Ahmet Taner Kışlalı’nın öldürülmeden önce yazdığı yazı! Neden öldürüldüğü belli

Ahmet Taner Kışlalı

Neden hedef oldular… Özellikleri ortak..
Misal, Necip Haplemitoğlu cemaat anlatan “Köstebek” adlı kitap yazmıştı.
Yine, cemaatlere savaş açan Prof. Türkan Saylan ölmek üzereyken yatağından gözaltına alındı..
Diyarbakır Emniyet Müdürü Gaffar Okkan da, Uğur Mumcu suikastinin failini açıklayacağı gece öldürdü..
Bahriye Üçok, Ahmet Taner Kışlalı, Muammer Aksoy…
Hepsinin tavrı ortak..
E, düşmanları da “ortak” olmalı… 

xxxxxxxxxxxxxxxxx

Ahmet Taner Kışlalı da son yazısında yine Fethullah Gülen’i işaret etmişti..

İşte o yazı

TANRI’YI KİM KULLANIR?

Giordano Bruno ne güzel söylemiş:
“Kötüler Tanrı’yı, Tanrı ise iyileri kullanır!..”

Tanrı peygamberleri kullanmış.
Read More Bilge kişileri kullanmış. ..
Atatürk ve benzeri devrimcileri kullanmış…

Ya Tanrı’yı kimler kullanmış?

Bir veri kümesinde yer alan kayıtlar
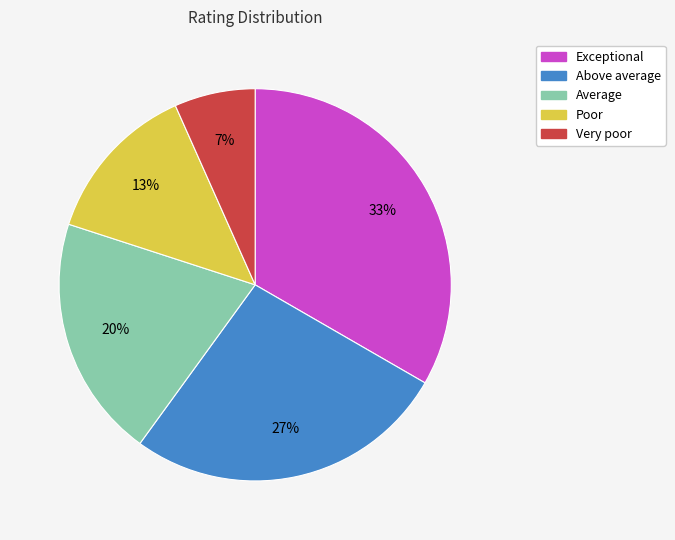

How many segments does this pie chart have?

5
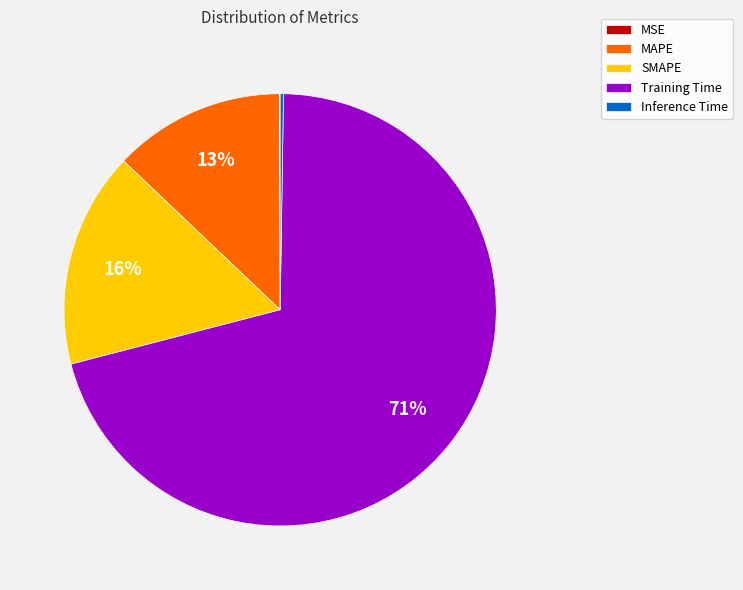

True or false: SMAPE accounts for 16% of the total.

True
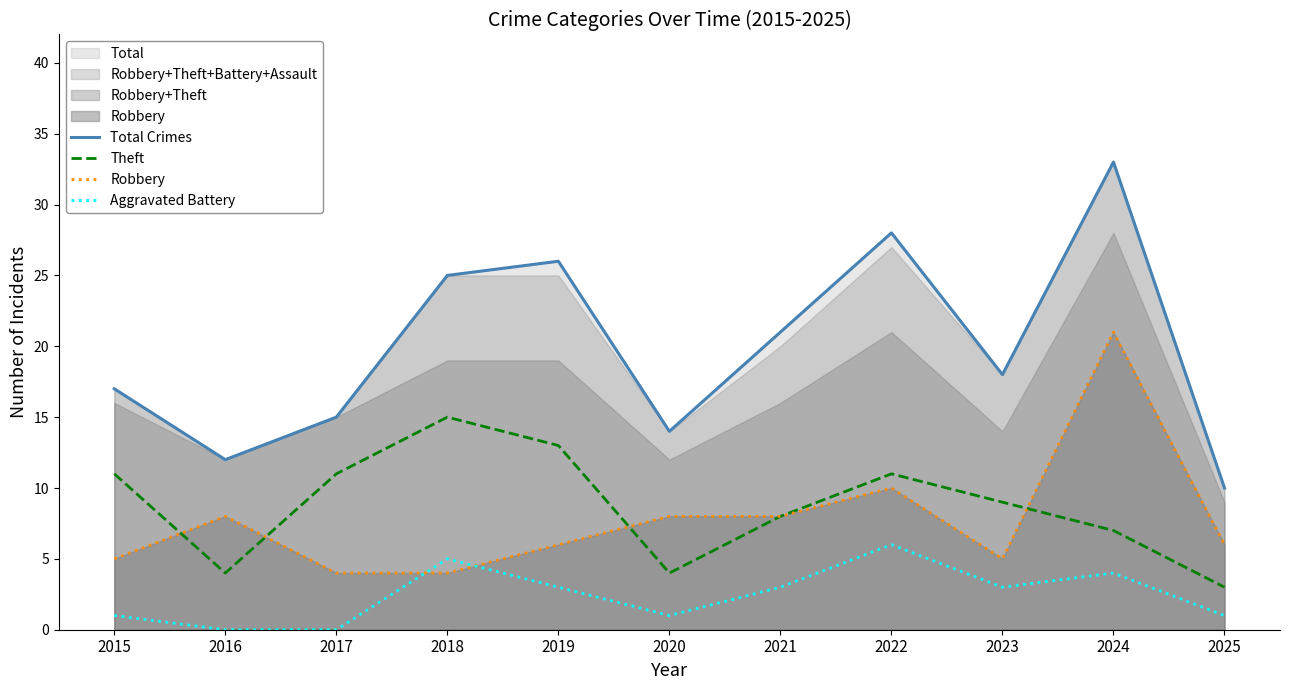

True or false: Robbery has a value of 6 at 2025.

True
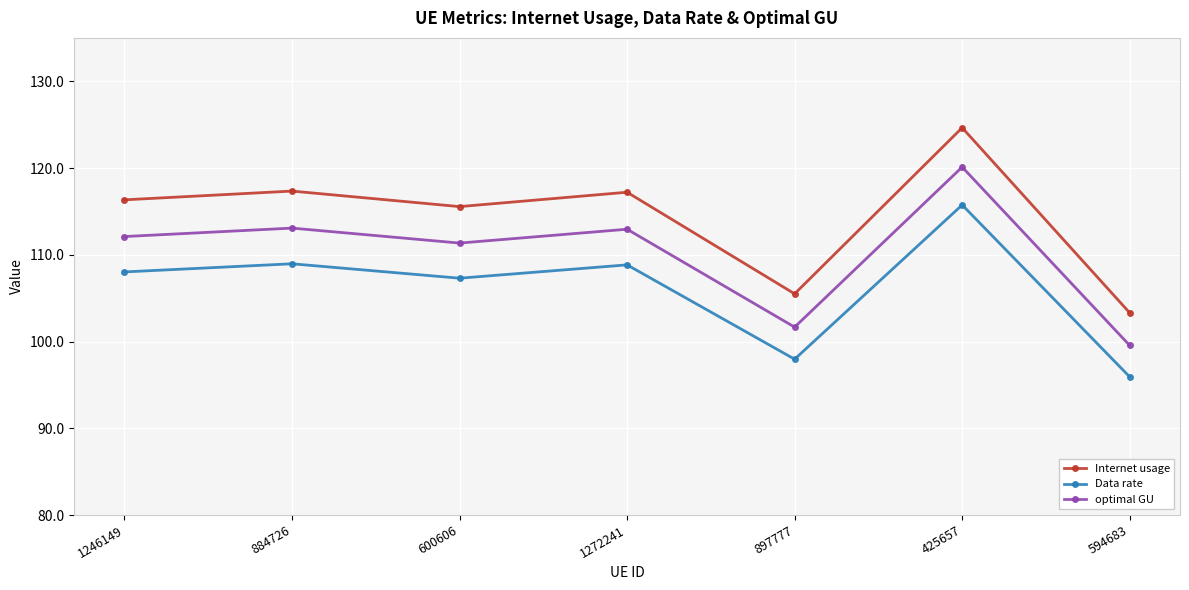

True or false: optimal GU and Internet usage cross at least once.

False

* Yapılacak iş: Şu ifadelerin metinle uyuşup uyuşmadığını belirtin: 1. Necip Haplemitoğlu, “Köstebek” adlı bir kitap yazmıştır. 2. Prof. Türkan Saylan sağlığı yerindeyken gözaltına alınmıştır. 3. Ahmet Taner Kışlalı son yazısında Fethullah Gülen’i işaret etmiştir. Her biri için evet ya da hayır deyin ve kararı veren sözleri metinden aynen aktarın. Listedeki kayıtlar, metinden bağımsız ayrı bir malzemedir.

* Görev yanıtı:
1. Evet: ‘Necip Haplemitoğlu cemaat anlatan “Köstebek” adlı kitap yazmıştı.’
2. Hayır: ‘ölmek üzereyken yatağından gözaltına alındı’
3. Evet: ‘Ahmet Taner Kışlalı da son yazısında yine Fethullah Gülen’i işaret etmişti’